Non siamo nati per scrivere e leggere, ma siamo dotati di un cervello che è capace di formidabili adattamenti. L’uomo ha imparato a parlare forse da 150-180.000 anni. Da un periodo molto più limitato, più o meno da 5.500 o 6.000 anni, ha inventato la scrittura, quasi contemporaneamente e indipendentemente in due territori diversi, in Egitto e in Mesopotamia, la terra tra i fiumi Tigri ed Eufrate, corrispondente a parte di Siria e di Iraq, un tempo culla della civiltà a cui facciamo riferimento, oggi teatro di guerre e di atrocità di ogni genere che ci lasciano quasi sempre indifferenti. Invenzione geniale. Qualcuno riesce a inventare il sistema per tracciare con strumenti pratici (una pietra appuntita o altro oggetto adatto allo scopo) dei segni su un supporto in grado di fissarli (argilla, coccio, la parete di una grotta, ecc.). Qualcun altro è in grado di interpretare quei segni e di capirne il significato. Con questa invenzione meravigliosa vengono superati i limiti di spazio e di tempo connaturati alla fragilità umana: non più solo hic et nunc ‘qui e adesso’, come succede alla lingua orale.

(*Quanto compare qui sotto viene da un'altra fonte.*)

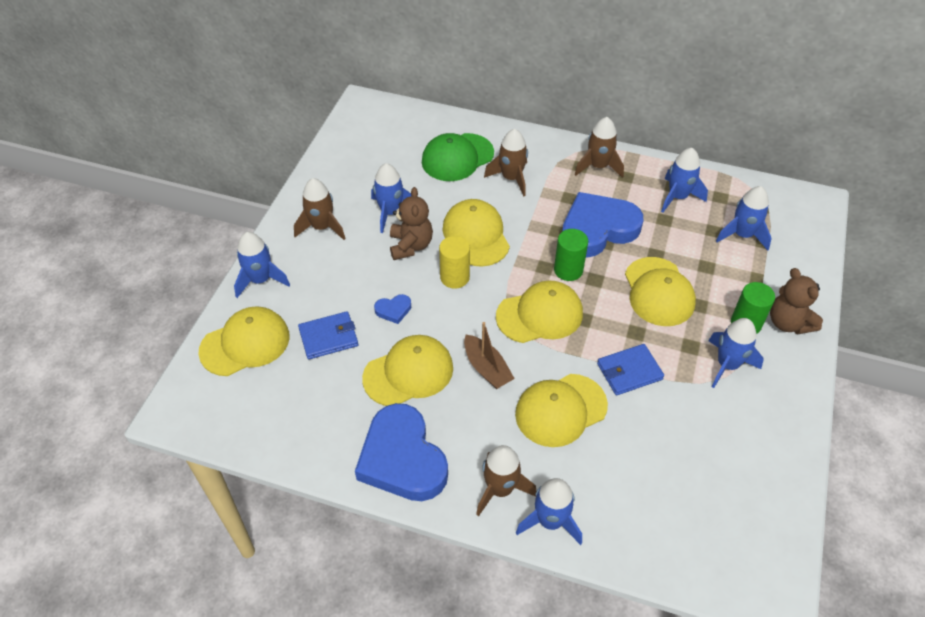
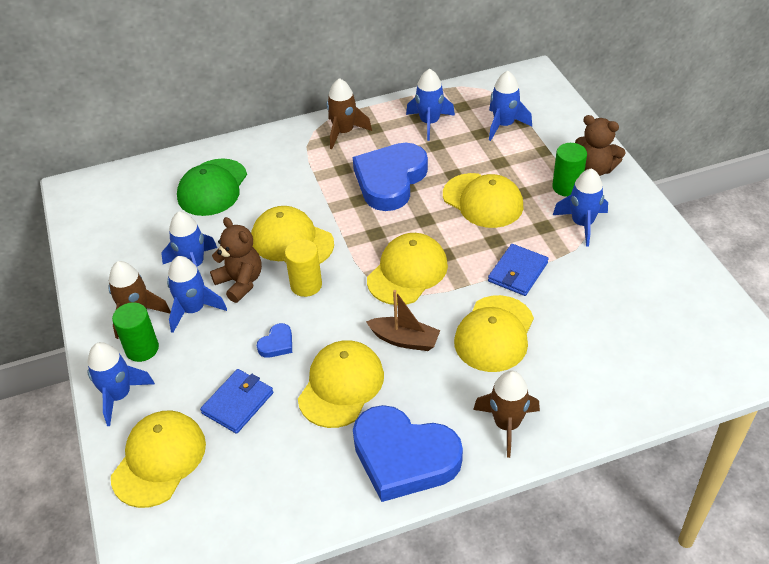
camera: 35 degrees left, 5 degrees down
(511, 178) = (278, 179): brown rocket -> none
(550, 521) = (567, 421): blue rocket -> blue rocket (193, 310)
(568, 270) = (397, 224): green cylinder -> green cylinder (142, 349)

I primi uomini in grado di scrivere e di leggere si saranno sentiti simili agli dei. Oggi pochi ci badano, scrivere e leggere non pare così importante. Nell’indifferenza generale, una sottosegretaria alla cultura (sì, alla cultura) può dichiarare: “Non leggo un libro da tre anni”. Aggiungendo candidamente: “Ora che mi dedicherò alla cultura magari andrò più al cinema e a teatro” (è in rete, basta cercare). Non tutti la pensano così, per fortuna. Non vogliamo rivivere l’ossessione che settant'anni fa generò Fahrenheit 451. I libri sono simbolo di civiltà, un popolo che si istruisce, che legge (e riflette) non sarà preda di miraggi e di false promesse. L'incubo di Bradbury non si realizzerà, finché saremo vigili.